• **Work required**: Please repeat the records below word for word, beginning with their very first line and ending with the line that contains "family: Stromateidae".

============================================================

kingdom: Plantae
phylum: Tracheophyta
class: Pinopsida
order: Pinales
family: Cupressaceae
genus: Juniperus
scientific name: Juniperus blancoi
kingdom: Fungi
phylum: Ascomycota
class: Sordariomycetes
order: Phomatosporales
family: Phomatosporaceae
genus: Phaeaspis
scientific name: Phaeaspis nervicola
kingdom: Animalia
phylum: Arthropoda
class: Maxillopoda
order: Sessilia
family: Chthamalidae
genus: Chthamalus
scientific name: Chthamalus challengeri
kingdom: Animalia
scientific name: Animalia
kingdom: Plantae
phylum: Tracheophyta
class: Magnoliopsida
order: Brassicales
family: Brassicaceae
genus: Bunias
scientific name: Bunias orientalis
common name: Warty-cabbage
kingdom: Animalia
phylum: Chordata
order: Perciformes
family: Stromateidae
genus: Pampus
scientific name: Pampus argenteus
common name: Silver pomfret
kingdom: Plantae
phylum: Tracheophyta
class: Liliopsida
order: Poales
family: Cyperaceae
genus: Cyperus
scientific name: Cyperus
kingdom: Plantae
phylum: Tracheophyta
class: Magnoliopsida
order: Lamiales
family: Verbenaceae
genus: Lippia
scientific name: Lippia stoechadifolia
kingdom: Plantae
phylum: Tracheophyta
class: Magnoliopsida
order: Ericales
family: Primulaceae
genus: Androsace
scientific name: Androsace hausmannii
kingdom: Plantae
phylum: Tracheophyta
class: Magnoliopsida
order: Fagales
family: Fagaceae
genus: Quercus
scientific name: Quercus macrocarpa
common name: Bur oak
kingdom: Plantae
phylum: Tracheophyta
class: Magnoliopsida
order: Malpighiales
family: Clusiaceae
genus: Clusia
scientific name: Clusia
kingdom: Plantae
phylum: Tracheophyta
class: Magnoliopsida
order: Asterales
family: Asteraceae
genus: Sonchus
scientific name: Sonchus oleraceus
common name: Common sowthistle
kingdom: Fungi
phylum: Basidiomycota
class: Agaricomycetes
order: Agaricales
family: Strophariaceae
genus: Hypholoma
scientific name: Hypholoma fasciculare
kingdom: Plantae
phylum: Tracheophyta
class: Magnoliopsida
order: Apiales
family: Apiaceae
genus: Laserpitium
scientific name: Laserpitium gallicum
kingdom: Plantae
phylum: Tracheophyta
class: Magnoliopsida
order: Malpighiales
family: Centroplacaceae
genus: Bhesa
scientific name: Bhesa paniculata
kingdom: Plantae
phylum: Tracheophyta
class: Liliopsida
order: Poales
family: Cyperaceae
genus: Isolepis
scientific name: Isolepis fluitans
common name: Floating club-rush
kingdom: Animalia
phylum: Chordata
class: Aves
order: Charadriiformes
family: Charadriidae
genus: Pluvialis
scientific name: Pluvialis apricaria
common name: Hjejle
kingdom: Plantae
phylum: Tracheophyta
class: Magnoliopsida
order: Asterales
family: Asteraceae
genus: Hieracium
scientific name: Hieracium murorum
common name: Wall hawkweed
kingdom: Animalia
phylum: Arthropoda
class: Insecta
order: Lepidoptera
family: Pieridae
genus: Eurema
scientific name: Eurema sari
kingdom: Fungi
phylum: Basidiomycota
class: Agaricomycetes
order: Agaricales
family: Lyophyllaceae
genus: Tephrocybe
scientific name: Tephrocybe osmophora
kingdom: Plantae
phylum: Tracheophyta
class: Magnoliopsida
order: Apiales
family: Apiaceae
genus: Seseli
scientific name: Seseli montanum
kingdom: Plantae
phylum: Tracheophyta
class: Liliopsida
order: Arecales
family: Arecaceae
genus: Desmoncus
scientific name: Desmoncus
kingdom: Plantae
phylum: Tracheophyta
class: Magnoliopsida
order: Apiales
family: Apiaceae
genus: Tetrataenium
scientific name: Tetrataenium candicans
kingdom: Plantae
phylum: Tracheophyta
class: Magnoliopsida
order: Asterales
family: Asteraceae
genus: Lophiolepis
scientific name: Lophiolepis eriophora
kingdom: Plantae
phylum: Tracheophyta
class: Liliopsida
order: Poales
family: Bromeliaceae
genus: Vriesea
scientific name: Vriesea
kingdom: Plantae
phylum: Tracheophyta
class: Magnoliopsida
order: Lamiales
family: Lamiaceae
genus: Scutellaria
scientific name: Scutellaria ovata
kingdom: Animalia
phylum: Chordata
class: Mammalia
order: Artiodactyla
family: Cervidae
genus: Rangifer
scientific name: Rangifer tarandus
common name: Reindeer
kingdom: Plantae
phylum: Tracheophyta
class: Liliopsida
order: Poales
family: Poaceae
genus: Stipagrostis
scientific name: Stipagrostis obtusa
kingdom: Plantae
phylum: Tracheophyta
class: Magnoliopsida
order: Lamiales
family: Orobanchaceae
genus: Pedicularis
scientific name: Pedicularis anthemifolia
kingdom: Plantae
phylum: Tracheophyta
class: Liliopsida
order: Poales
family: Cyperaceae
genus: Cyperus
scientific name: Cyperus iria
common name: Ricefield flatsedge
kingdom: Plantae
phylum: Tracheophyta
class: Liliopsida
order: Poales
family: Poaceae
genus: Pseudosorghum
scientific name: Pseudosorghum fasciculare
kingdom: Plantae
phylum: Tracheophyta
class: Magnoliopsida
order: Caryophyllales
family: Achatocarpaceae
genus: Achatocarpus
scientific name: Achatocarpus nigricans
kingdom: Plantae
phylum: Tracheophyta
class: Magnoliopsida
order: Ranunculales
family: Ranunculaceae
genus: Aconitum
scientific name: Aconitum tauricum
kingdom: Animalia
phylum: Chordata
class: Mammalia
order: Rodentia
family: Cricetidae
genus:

============================================================

• **Response to the task**:
kingdom: Plantae
phylum: Tracheophyta
class: Pinopsida
order: Pinales
family: Cupressaceae
genus: Juniperus
scientific name: Juniperus blancoi
kingdom: Fungi
phylum: Ascomycota
class: Sordariomycetes
order: Phomatosporales
family: Phomatosporaceae
genus: Phaeaspis
scientific name: Phaeaspis nervicola
kingdom: Animalia
phylum: Arthropoda
class: Maxillopoda
order: Sessilia
family: Chthamalidae
genus: Chthamalus
scientific name: Chthamalus challengeri
kingdom: Animalia
scientific name: Animalia
kingdom: Plantae
phylum: Tracheophyta
class: Magnoliopsida
order: Brassicales
family: Brassicaceae
genus: Bunias
scientific name: Bunias orientalis
common name: Warty-cabbage
kingdom: Animalia
phylum: Chordata
order: Perciformes
family: Stromateidae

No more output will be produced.